- **Письменное задание 1**
Перепишите без изменений часть очерка о Михайловском: начните со слов «Бричка с парою» и остановитесь после слов «два нечаянных года.».

- **Фрагмент текста**
☆ ☆ ☆ ☆ ☆ ☆ ☆
Выбрать главу

Не терпится увидеть дом. Взбираемся… Ну, где же, где… Ах, вот он! Дом Пушкина! Спешим во двор… И замираем. Дуб разветвлённый, чудо-дуб, собравший младших братьев в круг… Ну, пусть не дуб, а вяз, но всё равно оттуда — с Лукоморья! Подумать только, сколько на сучьях его — за годы и годы — понавешено догадливым воображеньем посетителей разнообразных русалок, котов, кощеев… На самом деле, они все здесь — за тонкой плёнкой видимого мира — в волшебном царстве сказки, куда они в заветный час с начальных строк уводят нас…

Перед нами обширный круг поляны со странными деревьями, они так дружно обрамляют её, но, кажется, и защищают простодушно. Да, полно, деревья ли они? Вот вместо дерева — одна кора, как заскорузлая от древности рубаха или кафтан? Откуда? Кто носил его? А всё же и оно цветёт, как остальные братья. Но тут же, думаю, не сёстры ли? Ведь это липки. Всего их двадцать шесть, посаженных когда-то младшим сыном поэта: как дата рождения Пушкина — 26 мая, по старому, само собой. Здесь же домик Арины Родионовны, няни поэта.

Интересно звучит — "няня поэта"… Сказать: вынянчила нам Пушкина, и сказать: вынянчила нам Поэта! Она была назначена ему даже прежде его рожденья. У России много имён, одно из них — Арина Родионовна…

Он едет сюда, в Михайловское, понемногу остывая от жарких южных ветров. Знает ли, что всё самое главное начнётся отсюда? Чуял ли?

Громада грядущих свершений уже нависла над ним…

Выделяются, по крайней мере, два случая, что явно спасли нам Пушкина, того Пушкина, который есть "наше всё", которого только и можем знать теперь, а другим — и не представляем.

Первый случай — это момент его ссылки в Михайловское — изъятого из страстных объятий южной, а паче, крамольной, вольности.

Второй — это счастливая невозможность его опрометчивого побега зимой 1825 года из того же Михайловского, отменившая его прямое попадание на Сенатскую площадь, а следственно, неизбежное принятие участи декабристов, и, вполне возможно, — самой трагической…

Бричка с парою лошадей — от станции к станции — несёт его в псковскую землю, в родовое имение матери, Надежды Осиповны, где проведёт он два нечаянных года.
☆ ☆ ☆ ☆ ☆ ☆ ☆
- **Перечень записей**

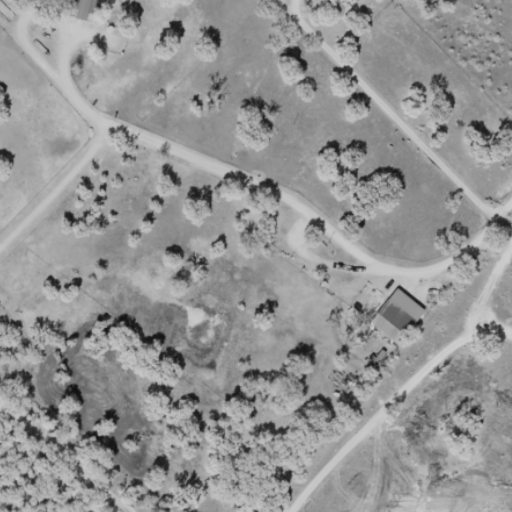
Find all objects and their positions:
building: (341, 7)
building: (80, 10)
road: (395, 116)
road: (278, 192)
building: (392, 323)
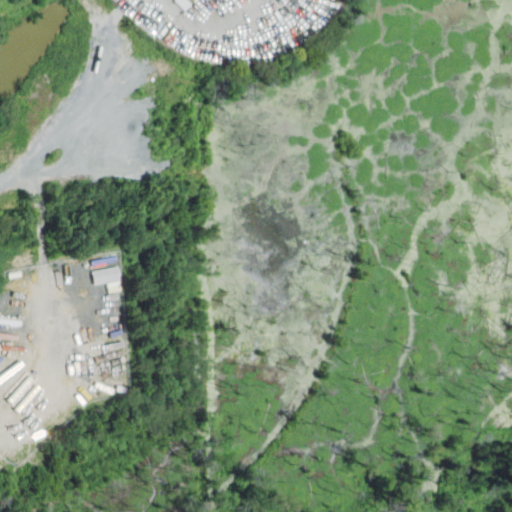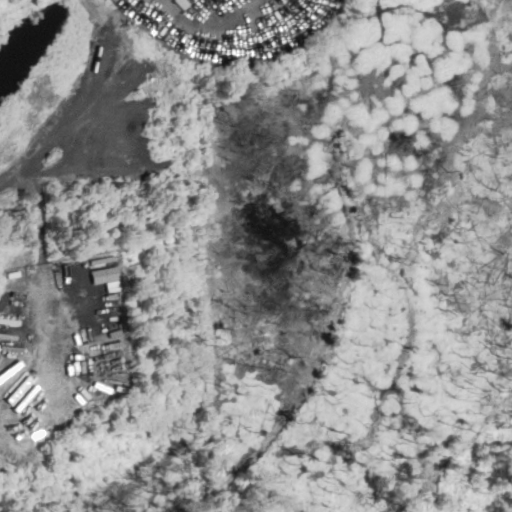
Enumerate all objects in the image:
☆ ☆ ☆ ☆ ☆ ☆ ☆
- **Письменное задание 2**
Масштабируйте записи: повторите все их строки, включая запросы, а каждую координату точек в ответах умножьте на 1,25 и округлите до целого, половины — в большую сторону. Изображения в ответ не включайте.

- **Результат выполнения 1**
Бричка с парою лошадей — от станции к станции — несёт его в псковскую землю, в родовое имение матери, Надежды Осиповны, где проведёт он два нечаянных года.

- **Результат выполнения 2**
Find all objects and their positions:
building: (426, 9)
building: (100, 13)
road: (494, 145)
road: (348, 240)
building: (490, 404)
Enumerate all objects in the image:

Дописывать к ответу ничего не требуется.